Dataset records:
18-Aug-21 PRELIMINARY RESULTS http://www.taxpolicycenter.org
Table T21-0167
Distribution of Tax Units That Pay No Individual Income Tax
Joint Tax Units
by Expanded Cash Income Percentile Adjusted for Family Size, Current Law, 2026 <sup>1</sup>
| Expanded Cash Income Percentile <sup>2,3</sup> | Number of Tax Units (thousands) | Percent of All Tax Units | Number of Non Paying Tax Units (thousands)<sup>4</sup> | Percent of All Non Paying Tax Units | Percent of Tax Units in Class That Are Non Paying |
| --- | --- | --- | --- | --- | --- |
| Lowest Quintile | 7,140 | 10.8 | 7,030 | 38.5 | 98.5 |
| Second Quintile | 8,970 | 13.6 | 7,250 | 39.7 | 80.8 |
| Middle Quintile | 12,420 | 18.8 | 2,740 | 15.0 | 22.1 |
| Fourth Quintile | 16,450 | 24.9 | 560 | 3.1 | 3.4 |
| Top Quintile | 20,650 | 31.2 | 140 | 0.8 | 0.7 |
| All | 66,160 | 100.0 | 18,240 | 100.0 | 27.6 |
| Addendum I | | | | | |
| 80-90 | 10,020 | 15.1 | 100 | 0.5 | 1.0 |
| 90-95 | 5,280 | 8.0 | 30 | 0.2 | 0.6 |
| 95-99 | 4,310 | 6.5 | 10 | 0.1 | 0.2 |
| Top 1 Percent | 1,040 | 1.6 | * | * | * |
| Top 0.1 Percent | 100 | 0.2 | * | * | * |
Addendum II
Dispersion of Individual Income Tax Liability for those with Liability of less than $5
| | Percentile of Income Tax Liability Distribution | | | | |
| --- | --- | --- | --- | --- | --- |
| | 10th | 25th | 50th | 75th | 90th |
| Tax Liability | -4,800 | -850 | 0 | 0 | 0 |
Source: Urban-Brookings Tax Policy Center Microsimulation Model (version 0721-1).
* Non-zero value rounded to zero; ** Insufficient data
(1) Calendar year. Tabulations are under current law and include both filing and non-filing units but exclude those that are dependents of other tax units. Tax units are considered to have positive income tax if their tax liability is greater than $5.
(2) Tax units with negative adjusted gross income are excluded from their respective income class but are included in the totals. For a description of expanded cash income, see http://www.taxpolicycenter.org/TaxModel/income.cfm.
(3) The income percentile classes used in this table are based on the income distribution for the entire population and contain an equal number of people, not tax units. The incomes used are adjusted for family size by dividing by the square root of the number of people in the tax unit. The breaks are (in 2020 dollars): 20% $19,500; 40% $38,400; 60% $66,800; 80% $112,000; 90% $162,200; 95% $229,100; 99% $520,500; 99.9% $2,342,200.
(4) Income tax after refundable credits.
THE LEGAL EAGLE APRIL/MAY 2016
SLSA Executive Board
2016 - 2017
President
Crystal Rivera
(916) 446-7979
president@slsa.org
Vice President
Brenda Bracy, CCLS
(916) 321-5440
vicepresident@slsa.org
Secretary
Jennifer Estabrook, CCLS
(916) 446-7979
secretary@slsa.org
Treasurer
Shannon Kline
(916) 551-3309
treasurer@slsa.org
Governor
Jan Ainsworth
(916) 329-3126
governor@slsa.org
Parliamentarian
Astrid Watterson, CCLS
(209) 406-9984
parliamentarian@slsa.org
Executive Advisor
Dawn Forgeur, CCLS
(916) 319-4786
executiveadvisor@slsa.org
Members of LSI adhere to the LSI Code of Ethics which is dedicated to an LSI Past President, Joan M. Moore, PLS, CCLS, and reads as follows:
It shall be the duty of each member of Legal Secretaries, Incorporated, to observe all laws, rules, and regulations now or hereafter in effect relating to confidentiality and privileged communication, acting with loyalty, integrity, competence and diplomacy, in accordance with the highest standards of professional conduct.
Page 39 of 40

Task item:
From the first line of the listing above through the line that contains "38.5 | 98.5 |", retype every line exactly, and write nothing else.

Task solution:
18-Aug-21 PRELIMINARY RESULTS http://www.taxpolicycenter.org
Table T21-0167
Distribution of Tax Units That Pay No Individual Income Tax
Joint Tax Units
by Expanded Cash Income Percentile Adjusted for Family Size, Current Law, 2026 <sup>1</sup>
| Expanded Cash Income Percentile <sup>2,3</sup> | Number of Tax Units (thousands) | Percent of All Tax Units | Number of Non Paying Tax Units (thousands)<sup>4</sup> | Percent of All Non Paying Tax Units | Percent of Tax Units in Class That Are Non Paying |
| --- | --- | --- | --- | --- | --- |
| Lowest Quintile | 7,140 | 10.8 | 7,030 | 38.5 | 98.5 |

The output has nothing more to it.